**JOB ITEM:** Taking the line with "Mosogatógépkosarak" as the first and the line with "por eso al poner" as the last, set down the lines below exactly, pictures excluded.

━━━━━━━━

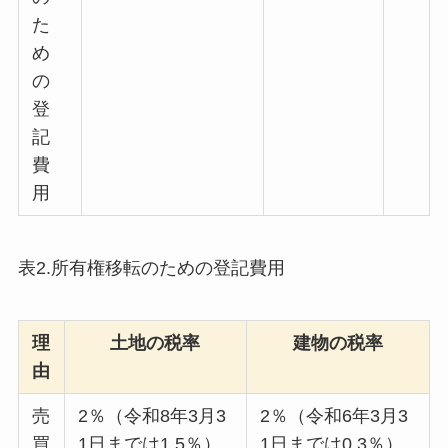
た
め
の
登
記
費
用
表2.所有権移転のための登記費用
理
土地の税率
建物の税率
由
売
2％（令和8年3月3
2％（令和6年3月3
買
1日までは1.5％）
1日までは0.3％）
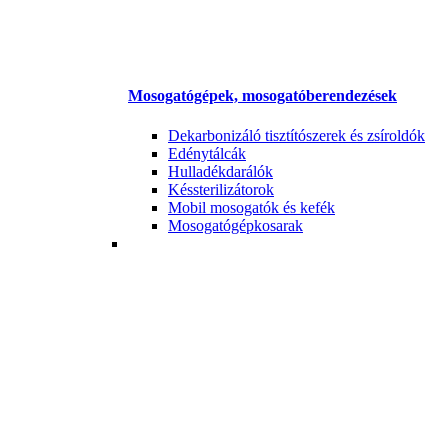
Mosogatógépek, mosogatóberendezések
Dekarbonizáló tisztítószerek és zsíroldók
Edénytálcák
Hulladékdarálók
Késsterilizátorok
Mobil mosogatók és kefék
Mosogatógépkosarak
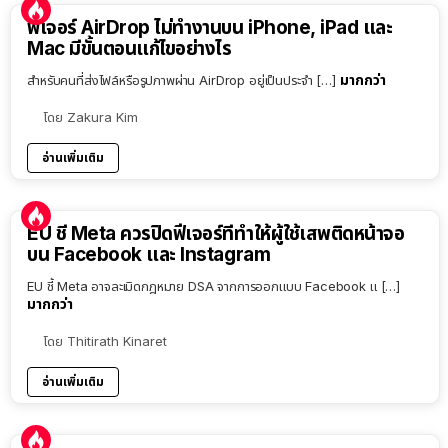
ฟีเจอร์ AirDrop ไม่ทำงานบน iPhone, iPad และ
Mac มีขั้นตอนแก้ไขอย่างไร
มากกว่า
สำหรับคนที่ส่งไฟล์หรือรูปภาพผ่าน AirDrop อยู่เป็นประจำ […]
โดย
Zakura Kim
อ่านเพิ่มเติม
EU ชี้ Meta ควรปิดฟีเจอร์ที่ทำให้ผู้ใช้เสพติดหน้าจอ
บน Facebook และ Instagram
EU ชี้ Meta อาจละเมิดกฎหมาย DSA จากการออกแบบ Facebook แ […]
มากกว่า
โดย
Thitirath Kinaret
อ่านเพิ่มเติม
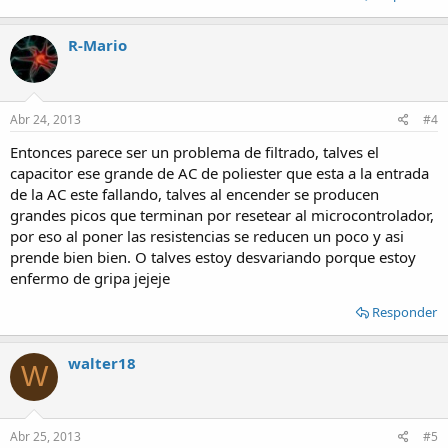
R-Mario
Abr 24, 2013
#4
Entonces parece ser un problema de filtrado, talves el
capacitor ese grande de AC de poliester que esta a la entrada
de la AC este fallando, talves al encender se producen
grandes picos que terminan por resetear al microcontrolador,
por eso al poner las resistencias se reducen un poco y asi
prende bien bien. O talves estoy desvariando porque estoy
enfermo de gripa jejeje
Responder
walter18
W
Abr 25, 2013
#5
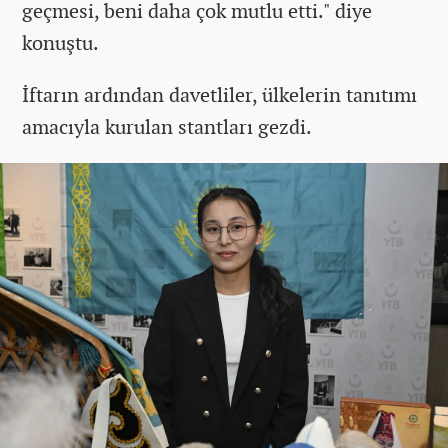
geçmesi, beni daha çok mutlu etti." diye
konuştu.
İftarın ardından davetliler, ülkelerin tanıtımı
amacıyla kurulan stantları gezdi.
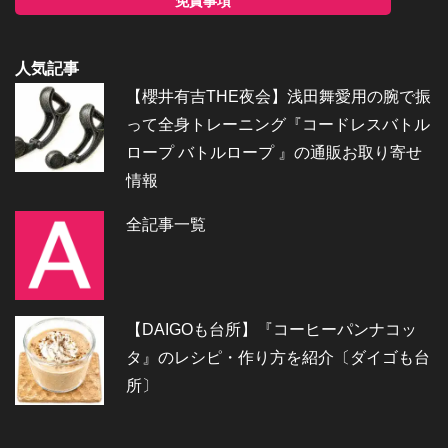
免責事項
人気記事
【櫻井有吉THE夜会】浅田舞愛用の腕で振
って全身トレーニング『コードレスバトル
ロープ バトルロープ 』の通販お取り寄せ
情報
全記事一覧
【DAIGOも台所】『コーヒーパンナコッ
タ』のレシピ・作り方を紹介〔ダイゴも台
所〕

━━━━━━━━

**ANSWER TO THE EXERCISE:**
Mosogatógépkosarak
ฟีเจอร์ AirDrop ไม่ทำงานบน iPhone, iPad และ
Mac มีขั้นตอนแก้ไขอย่างไร
มากกว่า
สำหรับคนที่ส่งไฟล์หรือรูปภาพผ่าน AirDrop อยู่เป็นประจำ […]
โดย
Zakura Kim
อ่านเพิ่มเติม
EU ชี้ Meta ควรปิดฟีเจอร์ที่ทำให้ผู้ใช้เสพติดหน้าจอ
บน Facebook และ Instagram
EU ชี้ Meta อาจละเมิดกฎหมาย DSA จากการออกแบบ Facebook แ […]
มากกว่า
โดย
Thitirath Kinaret
อ่านเพิ่มเติม
R-Mario
Abr 24, 2013
#4
Entonces parece ser un problema de filtrado, talves el
capacitor ese grande de AC de poliester que esta a la entrada
de la AC este fallando, talves al encender se producen
grandes picos que terminan por resetear al microcontrolador,
por eso al poner las resistencias se reducen un poco y asi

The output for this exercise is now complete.